## [WHAT YOU HAVE TO DO]
Pull out each line in the rows that contains the string "Scribl".
======== SOURCE DATA ========
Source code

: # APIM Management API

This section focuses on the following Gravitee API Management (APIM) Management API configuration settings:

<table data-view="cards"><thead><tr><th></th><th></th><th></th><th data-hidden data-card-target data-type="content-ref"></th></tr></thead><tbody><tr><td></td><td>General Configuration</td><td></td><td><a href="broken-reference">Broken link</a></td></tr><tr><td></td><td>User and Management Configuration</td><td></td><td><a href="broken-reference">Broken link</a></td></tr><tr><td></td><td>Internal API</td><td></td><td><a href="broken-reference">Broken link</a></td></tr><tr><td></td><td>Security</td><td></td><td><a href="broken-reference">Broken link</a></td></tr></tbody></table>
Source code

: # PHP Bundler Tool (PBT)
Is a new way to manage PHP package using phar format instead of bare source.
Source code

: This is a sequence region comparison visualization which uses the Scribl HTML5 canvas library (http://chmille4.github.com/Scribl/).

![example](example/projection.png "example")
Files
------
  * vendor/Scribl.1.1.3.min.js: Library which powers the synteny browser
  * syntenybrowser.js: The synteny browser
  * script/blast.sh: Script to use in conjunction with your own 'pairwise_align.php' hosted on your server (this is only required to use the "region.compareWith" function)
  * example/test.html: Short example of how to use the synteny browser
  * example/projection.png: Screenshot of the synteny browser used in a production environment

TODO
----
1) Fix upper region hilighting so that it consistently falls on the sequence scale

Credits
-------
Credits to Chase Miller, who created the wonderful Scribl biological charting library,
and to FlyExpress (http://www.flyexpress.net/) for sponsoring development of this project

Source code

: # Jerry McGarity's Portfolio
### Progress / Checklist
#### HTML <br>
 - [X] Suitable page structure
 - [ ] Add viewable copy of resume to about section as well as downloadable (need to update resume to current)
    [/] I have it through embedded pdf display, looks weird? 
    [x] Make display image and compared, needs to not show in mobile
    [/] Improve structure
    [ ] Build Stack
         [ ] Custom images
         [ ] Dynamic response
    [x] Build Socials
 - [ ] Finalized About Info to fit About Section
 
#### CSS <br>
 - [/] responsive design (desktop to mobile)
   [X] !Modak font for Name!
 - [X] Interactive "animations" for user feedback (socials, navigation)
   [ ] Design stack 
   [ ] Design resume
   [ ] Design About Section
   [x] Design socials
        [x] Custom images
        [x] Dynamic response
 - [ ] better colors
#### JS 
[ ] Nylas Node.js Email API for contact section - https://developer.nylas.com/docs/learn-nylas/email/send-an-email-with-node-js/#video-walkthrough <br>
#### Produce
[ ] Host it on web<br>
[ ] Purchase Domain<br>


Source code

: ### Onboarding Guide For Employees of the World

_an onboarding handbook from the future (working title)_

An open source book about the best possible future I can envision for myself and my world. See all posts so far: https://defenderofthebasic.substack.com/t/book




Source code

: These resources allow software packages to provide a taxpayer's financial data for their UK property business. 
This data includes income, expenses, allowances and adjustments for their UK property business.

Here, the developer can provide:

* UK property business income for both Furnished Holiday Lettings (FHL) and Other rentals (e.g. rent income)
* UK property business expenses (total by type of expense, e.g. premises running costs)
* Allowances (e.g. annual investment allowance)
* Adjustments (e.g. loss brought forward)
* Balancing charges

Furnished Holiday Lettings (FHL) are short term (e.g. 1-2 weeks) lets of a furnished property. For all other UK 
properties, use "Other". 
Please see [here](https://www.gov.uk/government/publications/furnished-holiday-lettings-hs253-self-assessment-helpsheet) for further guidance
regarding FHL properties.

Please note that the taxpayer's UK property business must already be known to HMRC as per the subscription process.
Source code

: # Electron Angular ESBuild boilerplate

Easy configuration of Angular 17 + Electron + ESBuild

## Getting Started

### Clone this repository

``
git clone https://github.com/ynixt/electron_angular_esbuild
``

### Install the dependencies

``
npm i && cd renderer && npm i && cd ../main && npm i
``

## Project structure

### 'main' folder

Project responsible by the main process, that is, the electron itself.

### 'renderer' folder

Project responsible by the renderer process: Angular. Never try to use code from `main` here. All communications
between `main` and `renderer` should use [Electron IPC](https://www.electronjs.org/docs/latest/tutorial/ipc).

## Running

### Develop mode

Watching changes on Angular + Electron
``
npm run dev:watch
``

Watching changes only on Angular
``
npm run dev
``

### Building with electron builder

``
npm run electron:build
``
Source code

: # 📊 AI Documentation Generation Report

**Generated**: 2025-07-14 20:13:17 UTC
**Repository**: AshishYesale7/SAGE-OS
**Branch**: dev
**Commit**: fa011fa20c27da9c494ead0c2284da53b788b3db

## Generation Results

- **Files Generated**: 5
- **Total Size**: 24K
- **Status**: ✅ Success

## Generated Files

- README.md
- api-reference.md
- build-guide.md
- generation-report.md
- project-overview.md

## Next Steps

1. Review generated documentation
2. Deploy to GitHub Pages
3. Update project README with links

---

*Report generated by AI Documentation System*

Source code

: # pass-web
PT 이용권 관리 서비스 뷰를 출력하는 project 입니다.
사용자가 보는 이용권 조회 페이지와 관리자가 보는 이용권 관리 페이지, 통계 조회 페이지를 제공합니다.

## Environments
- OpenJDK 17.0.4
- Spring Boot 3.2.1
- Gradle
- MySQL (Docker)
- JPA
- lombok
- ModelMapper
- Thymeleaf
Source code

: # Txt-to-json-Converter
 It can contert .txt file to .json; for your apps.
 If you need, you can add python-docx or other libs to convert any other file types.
========
## [PROBLEM SOLUTION]
: This is a sequence region comparison visualization which uses the Scribl HTML5 canvas library (http://chmille4.github.com/Scribl/).
  * vendor/Scribl.1.1.3.min.js: Library which powers the synteny browser
Credits to Chase Miller, who created the wonderful Scribl biological charting library,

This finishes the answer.